Die Konzerte sind für Nicht-Fans mitunter enttäuschend. Hat sich das über die Jahre verändert?
Ja. Wenn man Dylan in den 80ern zu Beginn seiner Never-Ending-Tour hörte, da konnte er an einem Abend abheben, schweben vor Inspiration. Und am nächsten Abend war das Konzert grottenschlecht. Dann hatte er keine Lust, war betrunken, nuschelte und vergaß, wo das Mikrofon stand. In den vergangenen 20 Jahren ist das sehr professionell geworden, das Programm ist stabil, Dylan gibt sich Mühe, er singt konzentriert. Die Qualität ist aber oft abhängig vom Ort: Konzerte in großen Arenen schalten gern den Autopiloten ein. Großartig habe ich ihn auf dem Marktplatz in Lörrach erlebt oder auf einem Industriegelände in Gelsenkirchen, als Lastkähne hinter der Bühne vorbeifuhren. In solchen Szenerien taut Dylan auf. Das atmet er ein. Die Dylan-Songs sind immer dreidimensional: Da ist das, was im Text steht, da ist die Musik und es ist die Art wie er performt. Wenn man Dylan im Konzert erlebt, dann kann man einen Song als 20 verschiedene Songs erleben.
Was macht den späten Dylan musikalisch aus?

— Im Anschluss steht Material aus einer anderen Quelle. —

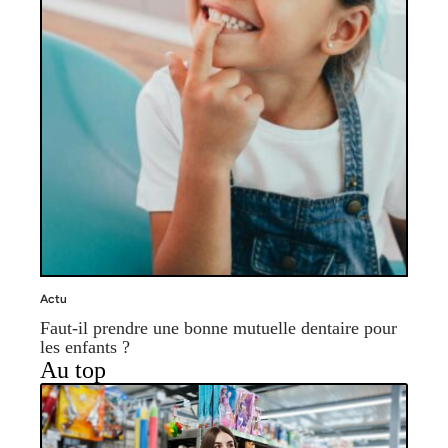
Actu
Faut-il prendre une bonne mutuelle dentaire pour
les enfants ?
Au top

„Rough and Rowdy Ways“ von 2020 ist musikalisch, textlich und stimmlich so konzentriert, einfallsreich, lebendig wie lange nicht mehr. Es ist ein Meisteralbum, das er im 80. Lebensjahr gemacht hat und auf dem er weiß, was er kann – und auf dem er uns nochmal zeigt, was er in 80 Jahren gelernt, gefunden und erfunden hat. Es hat auf eine lebensfreundliche Weise etwas von einer Abschiedsgeste. (Thomas Kopietz)
Standardwerk „Bob Dylan
Standardwerk: „Bob Dylan“, Heinrich Detering, Reclam, 216.S, 16,95 Euro. Neu: „Bob Dylan - Gespräche aus sechzig Jahren, Hg. Heinrich Detering, Kampa, 352 S., 24 Euro. (tko)
Zur Person
Heinrich Detering (61), geboren in Neumünster, hat Germanistik, Theologie, Skandinavistik und Philosophie in Göttingen, Heidelberg und Odense studiert. Es folgten viele „Auslandseinsätze“ als Gastprofessor, einige davon in den USA. Detering ist Professor für Neuere Deutsche und Vergleichende Literaturwissenschaft sowie Direktor des Zentrums für komparatistische Studien an der Uni Göttingen, Mitglied von Akademien sowie Mitherausgeber der neuen Thomas-Mann-Ausgabe. 2003 erhielt er den „Preis der Kritik“ für seine literaturkritischen Essays. Deterings Liebe gehört auch der Musik, der Dylan-Fan hat auch Bücher über den Sänger und dessen Texte geschrieben. Detering lebt in Göttingen, ist verheiratet und hat drei erwachsene Kinder. Er engagiert sich auch für das Günter-Grass-Archiv in Göttingen.